Case ID: f-appx_266/html/0122-01.html
Source: Caselaw Access Project
Author: {"author": "STAPLETON, Circuit Judge:", "license": "Public Domain", "url": "https://static.case.law/"}
Date Created: 2024-08-24T03:29:51.129683

CHEN HAI JIN, Petitioner v. ATTORNEY GENERAL OF the UNITED STATES, Respondent.
    No. 06-2845.
    United States Court of Appeals, Third Circuit.
    Submitted Pursuant to Third Circuit LAR 34.1(a) Feb. 12, 2008.
    Filed: Feb. 21, 2008.
    Yan Wang, Law Offices of Matthew Jeon, New York, NY, for Petitioner.
    Richard M. Evans, Richard M. Evans, Paul Fiorino, Susan K. Houser, United States Department of Justice, Office of Immigration Litigation, Ben Franklin Station, Washington, DC, for Respondent.
    BEFORE: SLOVITER, SMITH and STAPLETON, Circuit Judges.
   OPINION OF THE COURT

STAPLETON, Circuit Judge:

Petitioner Chen Hai Jin is a native and citizen of the Peoples Republic of China.
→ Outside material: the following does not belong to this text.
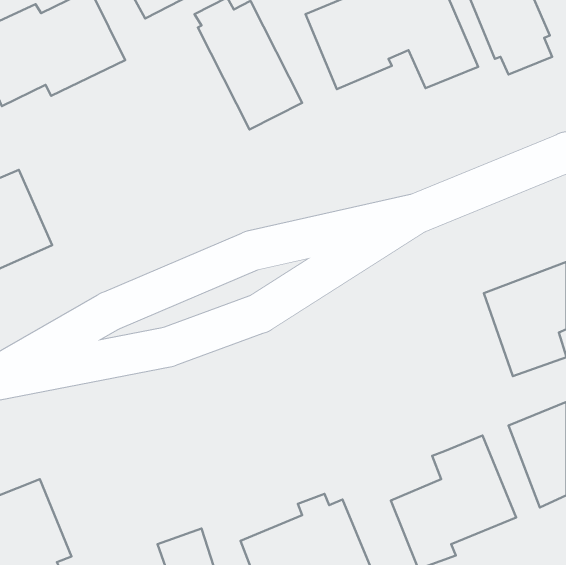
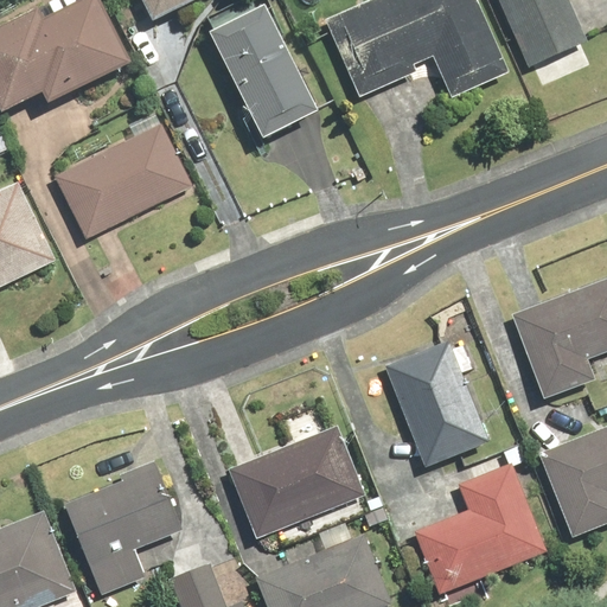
building: none -> [52,122,192,241]
building: none -> [383,339,487,468]
building: none -> [228,427,363,547]
building: none -> [68,461,181,595]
He seeks review of a Board of Immigration Appeals (“BIA”) order affirming a decision of an Immigration Judge (“IJ”) denying him asylum, withholding of removal and relief under the Convention Against Torture, and directing his removal. He claims to have been persecuted in the past, and to fear persecution in the future, because of his Catholic faith. We will deny his petition for review.

The BIA held that the record supported the IJ’s conclusion that Jin had failed to carry his burden of establishing past persecution, a well-founded fear of future persecution, or the likelihood of torture in China based on his religion. It noted that Jin had not offered corroboration for events critical to his claim, such as the destruction of his church by the government of China in 1999 and the government’s attempt to destroy it again in 2004, and that Jin had admitted before the IJ that his family remained in China and continued to worship at the same church.

If a petitioner “seeks to obtain judicial reversal of the BIA’s determination, he must show that the evidence he presented was so compelling that no reasonable fact-finder could fail to find [past persecution] or the requisite fear of [future] persecution.” INS v. Elias-Zacarias, 502 U.S. 478, 488-84, 112 S.Ct. 812, 117 L.Ed.2d 38 (1992). Given this highly deferential standard of review, we are unable to overturn the BIA’s determination in Jin’s case.

Jin’s claim of past persecution is based on his contentions that he was prevented from practicing his religion and that he was threatened with arrest for fighting with government officials when they came to demolish his church in 2004. With respect to the former claim, while he testified to damage and destruction of his church by government officials, he does not claim that he and his congregation were ever actually prevented from practicing their religion. Indeed, his own evidence showed that the congregation continued its religious practices after the 1999 incident as before, that the congregation was allowed to rebuild the church after it was destroyed in 2004 adjacent to the demolished structure, and that his family has continued to worship there without harassment ever since.

Jin’s other claim of past persecution is based on his testimony that he was threatened with arrest due to his fight with officials in 2004. There is no evidence, however, indicating that an arrest in his situation would threaten his life, health or otherwise rise to the level of persecution. There is no indication that the other young people who were fighting alongside Jin and were arrested suffered any significant harm. See Kibinda v. Attorney General, 477 F.3d 113, 119-20 (3d Cir.2007) (five day detention, with non-severe injury, did not constitute past persecution).

There are similar deficiencies in the support for Jin’s claim of fear of future persecution. The record will not support a conclusion that there is presently a pattern and practice of persecuting Catholics in general in China. And the single, past threat of arrest does not compel a finding of an objective fear of future persecution any more than it compels a conclusion of past persecution.

Based on the foregoing, we decline to review the denial of withholding of removal, as well as the denial of asylum. See Ghaly v. INS, 58 F.3d 1425 (9th Cir.1995).

There is no evidence whatever in the record concerning past torture or the potential for future torture.

The petition for review will be denied.